On June 26, 2016, a journalist notified the Clinic that “a database of [its] patient records” was available online for sale. Two days later, a hacker emailed the Clinic demanding money in exchange for the return of the data without further disclosure. A forensic investigation revealed that the hacker gained access to a vendor’s credentials and began accessing the system on June 14, 2016. According to OCR, the provider terminated the compromised credentials on June 27, 2016, but did not effectively stop the intrusion until about three weeks later.
OCR determined that the breach affected 208,557 individuals and that patients’ names, dates of birth, social security numbers, medical procedures, test results, and health insurance information were involved.
OCR’s investigation revealed several areas of noncompliance. Further, its findings illustrate how a compliance investigation related to one incident can result in many different non-compliance findings. OCR found that the Clinic violated the following HIPAA Security Rule requirements:
- it failed to conduct and adequate and thorough assessment of potential risks and vulnerabilities to the confidentiality, integrity and availability of electronic protected health information (ePHI);
- it failed to implement sufficient mechanisms to record and examine activities in systems that use or contain ePHI;
- it failed to enter into business associate agreements with vendors that had access to ePHI;
- it failed to implement security measures sufficient to reduce risks and vulnerabilities to a reasonable and appropriate level.
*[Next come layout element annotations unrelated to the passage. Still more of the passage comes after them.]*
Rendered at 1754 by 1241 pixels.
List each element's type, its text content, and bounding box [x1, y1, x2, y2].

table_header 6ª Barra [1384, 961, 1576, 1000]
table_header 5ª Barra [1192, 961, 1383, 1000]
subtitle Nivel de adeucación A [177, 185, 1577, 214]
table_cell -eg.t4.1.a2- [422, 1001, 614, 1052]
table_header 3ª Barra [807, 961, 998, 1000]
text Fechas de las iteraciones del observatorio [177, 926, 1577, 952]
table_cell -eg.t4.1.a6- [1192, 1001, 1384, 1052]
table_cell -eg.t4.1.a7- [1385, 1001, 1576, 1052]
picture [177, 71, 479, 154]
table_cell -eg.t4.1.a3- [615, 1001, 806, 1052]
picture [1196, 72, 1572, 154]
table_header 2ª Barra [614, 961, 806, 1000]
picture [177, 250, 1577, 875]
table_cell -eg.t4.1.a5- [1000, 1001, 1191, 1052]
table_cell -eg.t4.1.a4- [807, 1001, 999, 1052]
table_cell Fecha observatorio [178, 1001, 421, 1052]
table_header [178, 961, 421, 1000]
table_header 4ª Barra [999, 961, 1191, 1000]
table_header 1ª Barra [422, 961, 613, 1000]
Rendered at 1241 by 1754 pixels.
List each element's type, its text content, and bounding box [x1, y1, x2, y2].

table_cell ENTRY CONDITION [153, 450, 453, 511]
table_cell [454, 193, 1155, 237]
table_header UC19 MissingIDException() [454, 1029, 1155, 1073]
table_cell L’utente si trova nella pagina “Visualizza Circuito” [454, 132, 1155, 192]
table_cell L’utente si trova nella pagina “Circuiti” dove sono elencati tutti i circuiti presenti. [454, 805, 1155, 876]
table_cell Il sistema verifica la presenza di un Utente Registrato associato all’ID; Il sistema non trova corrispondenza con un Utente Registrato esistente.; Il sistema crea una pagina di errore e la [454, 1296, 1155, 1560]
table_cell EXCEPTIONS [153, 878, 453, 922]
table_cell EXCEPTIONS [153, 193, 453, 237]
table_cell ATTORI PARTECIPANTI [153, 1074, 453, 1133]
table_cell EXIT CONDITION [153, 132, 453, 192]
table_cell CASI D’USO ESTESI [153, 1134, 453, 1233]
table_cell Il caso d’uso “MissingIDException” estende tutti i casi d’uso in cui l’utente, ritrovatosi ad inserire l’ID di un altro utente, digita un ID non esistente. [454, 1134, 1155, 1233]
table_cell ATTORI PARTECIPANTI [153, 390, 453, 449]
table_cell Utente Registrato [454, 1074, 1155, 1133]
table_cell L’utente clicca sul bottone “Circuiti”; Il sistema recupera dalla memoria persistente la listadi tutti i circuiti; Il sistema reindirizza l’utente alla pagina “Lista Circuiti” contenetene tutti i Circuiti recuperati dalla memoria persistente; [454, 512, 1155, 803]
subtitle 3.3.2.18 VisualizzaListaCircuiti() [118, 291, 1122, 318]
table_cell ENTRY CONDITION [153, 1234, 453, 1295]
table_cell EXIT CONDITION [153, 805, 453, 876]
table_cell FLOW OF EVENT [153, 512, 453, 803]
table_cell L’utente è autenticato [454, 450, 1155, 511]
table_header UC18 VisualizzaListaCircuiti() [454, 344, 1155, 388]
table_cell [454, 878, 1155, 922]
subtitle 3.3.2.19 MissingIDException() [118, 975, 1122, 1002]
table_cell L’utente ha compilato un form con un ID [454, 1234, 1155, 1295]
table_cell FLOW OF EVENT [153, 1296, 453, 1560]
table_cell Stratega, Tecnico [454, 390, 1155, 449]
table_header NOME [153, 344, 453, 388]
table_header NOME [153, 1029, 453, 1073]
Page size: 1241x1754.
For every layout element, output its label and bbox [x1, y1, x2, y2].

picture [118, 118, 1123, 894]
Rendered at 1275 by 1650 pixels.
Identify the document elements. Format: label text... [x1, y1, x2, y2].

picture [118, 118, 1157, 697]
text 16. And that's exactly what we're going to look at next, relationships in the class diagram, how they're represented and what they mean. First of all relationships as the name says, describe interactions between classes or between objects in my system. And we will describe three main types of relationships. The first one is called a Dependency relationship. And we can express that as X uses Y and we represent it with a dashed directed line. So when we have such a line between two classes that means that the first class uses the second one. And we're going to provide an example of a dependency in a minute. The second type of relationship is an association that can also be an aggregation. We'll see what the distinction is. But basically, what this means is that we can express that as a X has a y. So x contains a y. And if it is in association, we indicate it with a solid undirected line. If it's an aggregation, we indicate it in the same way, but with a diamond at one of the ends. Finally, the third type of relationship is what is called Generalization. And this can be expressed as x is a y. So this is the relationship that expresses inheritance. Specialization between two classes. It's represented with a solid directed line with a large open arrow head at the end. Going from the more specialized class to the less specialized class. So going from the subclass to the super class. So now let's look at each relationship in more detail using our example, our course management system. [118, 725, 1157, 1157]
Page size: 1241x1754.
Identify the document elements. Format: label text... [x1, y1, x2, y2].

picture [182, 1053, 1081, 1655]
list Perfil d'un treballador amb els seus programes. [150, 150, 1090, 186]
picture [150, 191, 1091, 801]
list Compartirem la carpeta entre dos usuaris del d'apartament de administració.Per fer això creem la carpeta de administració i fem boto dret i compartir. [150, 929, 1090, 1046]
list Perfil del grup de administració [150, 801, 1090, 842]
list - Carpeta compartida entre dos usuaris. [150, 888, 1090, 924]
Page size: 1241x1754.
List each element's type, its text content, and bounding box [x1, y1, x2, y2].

OCR’s HIPAA Privacy Rule findings included the failure to prevent unauthorized access to ePHI; to maintain copies of its HIPAA policies and procedures; and to provide its entire workforce with training. Many of the findings relate to failures prior to the incident, implying that the Clinic has since come into compliance.
Key takeaways from this enforcement resolution:
- OCR investigations of a hacking or IT incident will always include an assessment of any risk analyses performed and of applicable HIPAA Security Rule policies, as well as a review of basic HIPAA Privacy Rule requirements.
- Compliance after the fact will not save a provider from costly settlements or enforcement penalties.
- Seven-figure settlements are not reserved just for large hospital systems.
In its press release, OCR’s Director Roger Severino pointed out that “hacking is the number one source of large health care data breaches. Health care providers that fail to follow the HIPAA Security Rule make their patients’ health data a tempting target for hackers.” Expect OCR to continue to investigate hacking and IT incidents and to enforce vigorously when it finds lack of compliance, just as it did in 2019.